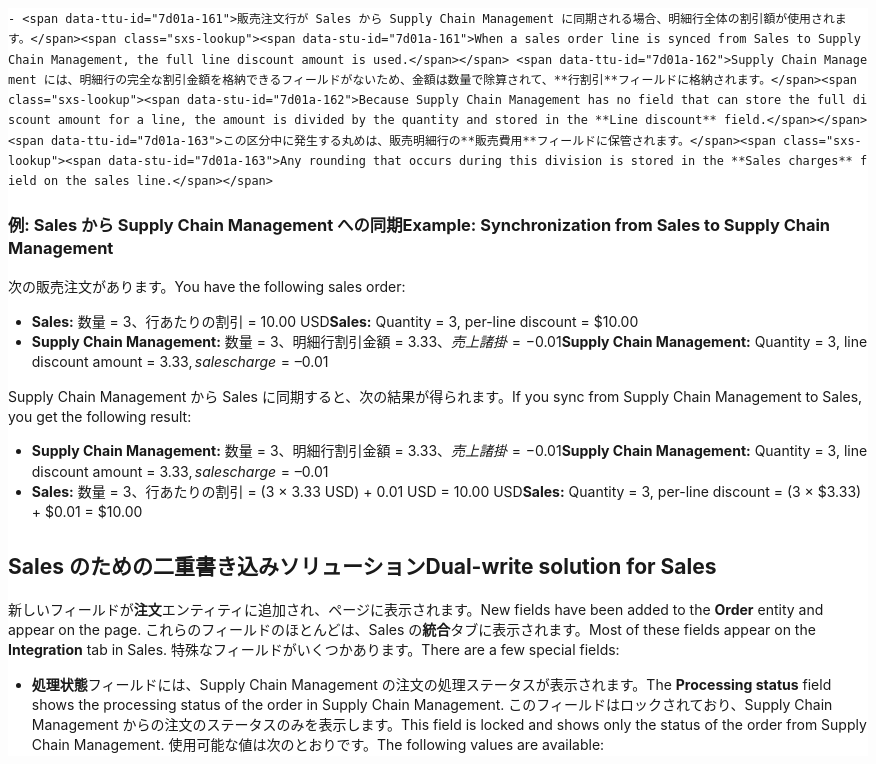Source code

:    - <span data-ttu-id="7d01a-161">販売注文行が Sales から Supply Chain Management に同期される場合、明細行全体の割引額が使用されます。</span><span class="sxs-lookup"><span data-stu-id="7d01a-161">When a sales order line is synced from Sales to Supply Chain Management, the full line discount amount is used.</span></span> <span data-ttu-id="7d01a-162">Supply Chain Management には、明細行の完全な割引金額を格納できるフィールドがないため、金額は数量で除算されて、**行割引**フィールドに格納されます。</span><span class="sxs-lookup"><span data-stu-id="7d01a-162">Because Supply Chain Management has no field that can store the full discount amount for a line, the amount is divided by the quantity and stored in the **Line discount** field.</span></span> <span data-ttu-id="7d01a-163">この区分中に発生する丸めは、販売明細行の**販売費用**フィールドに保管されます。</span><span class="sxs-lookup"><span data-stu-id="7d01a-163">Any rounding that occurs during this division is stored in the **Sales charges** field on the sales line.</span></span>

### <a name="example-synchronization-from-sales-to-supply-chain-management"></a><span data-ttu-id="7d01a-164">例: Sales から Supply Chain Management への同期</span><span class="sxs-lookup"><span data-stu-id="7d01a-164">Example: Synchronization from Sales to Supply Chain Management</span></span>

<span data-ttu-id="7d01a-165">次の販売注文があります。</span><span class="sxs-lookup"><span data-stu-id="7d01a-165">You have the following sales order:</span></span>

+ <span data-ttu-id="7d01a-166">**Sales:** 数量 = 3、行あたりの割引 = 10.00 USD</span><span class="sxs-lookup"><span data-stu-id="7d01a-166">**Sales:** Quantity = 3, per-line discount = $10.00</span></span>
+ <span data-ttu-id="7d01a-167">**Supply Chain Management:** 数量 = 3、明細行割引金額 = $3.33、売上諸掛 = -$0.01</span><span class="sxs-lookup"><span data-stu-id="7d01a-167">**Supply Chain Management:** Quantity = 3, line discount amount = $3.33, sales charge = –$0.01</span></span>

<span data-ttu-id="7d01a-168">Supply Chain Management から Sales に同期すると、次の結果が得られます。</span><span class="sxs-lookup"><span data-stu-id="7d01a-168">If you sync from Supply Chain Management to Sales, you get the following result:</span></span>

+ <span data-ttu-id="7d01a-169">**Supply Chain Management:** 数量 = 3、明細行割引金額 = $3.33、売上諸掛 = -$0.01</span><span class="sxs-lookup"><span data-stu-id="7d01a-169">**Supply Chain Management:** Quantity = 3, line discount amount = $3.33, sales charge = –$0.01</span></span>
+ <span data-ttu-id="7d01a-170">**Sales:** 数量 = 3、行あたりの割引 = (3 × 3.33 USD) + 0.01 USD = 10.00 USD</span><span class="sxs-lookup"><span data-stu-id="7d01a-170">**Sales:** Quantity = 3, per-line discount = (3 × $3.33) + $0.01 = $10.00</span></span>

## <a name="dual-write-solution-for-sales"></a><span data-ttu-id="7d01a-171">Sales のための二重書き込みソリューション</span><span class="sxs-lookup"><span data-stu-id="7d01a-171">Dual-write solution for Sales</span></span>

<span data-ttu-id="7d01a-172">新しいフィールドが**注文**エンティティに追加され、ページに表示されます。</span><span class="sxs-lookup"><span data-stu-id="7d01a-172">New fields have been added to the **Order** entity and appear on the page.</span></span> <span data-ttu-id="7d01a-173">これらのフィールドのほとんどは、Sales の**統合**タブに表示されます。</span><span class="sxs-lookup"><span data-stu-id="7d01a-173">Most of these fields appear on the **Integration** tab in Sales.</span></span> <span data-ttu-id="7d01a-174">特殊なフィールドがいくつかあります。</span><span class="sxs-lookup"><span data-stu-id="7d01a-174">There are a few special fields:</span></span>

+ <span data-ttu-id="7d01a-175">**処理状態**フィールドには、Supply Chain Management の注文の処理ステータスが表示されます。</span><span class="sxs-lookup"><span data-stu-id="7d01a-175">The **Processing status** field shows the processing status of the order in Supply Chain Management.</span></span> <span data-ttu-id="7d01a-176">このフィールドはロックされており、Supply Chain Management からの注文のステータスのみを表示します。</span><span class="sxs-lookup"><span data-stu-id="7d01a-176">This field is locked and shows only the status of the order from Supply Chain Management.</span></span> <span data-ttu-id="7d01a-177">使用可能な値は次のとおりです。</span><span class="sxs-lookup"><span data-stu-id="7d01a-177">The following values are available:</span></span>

★ ★ ★

**TRY IT:**
In the entries above, find the line with "few special fields:</span></span>", then retype it and every line after it exactly.

**WRITTEN SOLUTION:**
<span data-ttu-id="7d01a-172">新しいフィールドが**注文**エンティティに追加され、ページに表示されます。</span><span class="sxs-lookup"><span data-stu-id="7d01a-172">New fields have been added to the **Order** entity and appear on the page.</span></span> <span data-ttu-id="7d01a-173">これらのフィールドのほとんどは、Sales の**統合**タブに表示されます。</span><span class="sxs-lookup"><span data-stu-id="7d01a-173">Most of these fields appear on the **Integration** tab in Sales.</span></span> <span data-ttu-id="7d01a-174">特殊なフィールドがいくつかあります。</span><span class="sxs-lookup"><span data-stu-id="7d01a-174">There are a few special fields:</span></span>

+ <span data-ttu-id="7d01a-175">**処理状態**フィールドには、Supply Chain Management の注文の処理ステータスが表示されます。</span><span class="sxs-lookup"><span data-stu-id="7d01a-175">The **Processing status** field shows the processing status of the order in Supply Chain Management.</span></span> <span data-ttu-id="7d01a-176">このフィールドはロックされており、Supply Chain Management からの注文のステータスのみを表示します。</span><span class="sxs-lookup"><span data-stu-id="7d01a-176">This field is locked and shows only the status of the order from Supply Chain Management.</span></span> <span data-ttu-id="7d01a-177">使用可能な値は次のとおりです。</span><span class="sxs-lookup"><span data-stu-id="7d01a-177">The following values are available:</span></span>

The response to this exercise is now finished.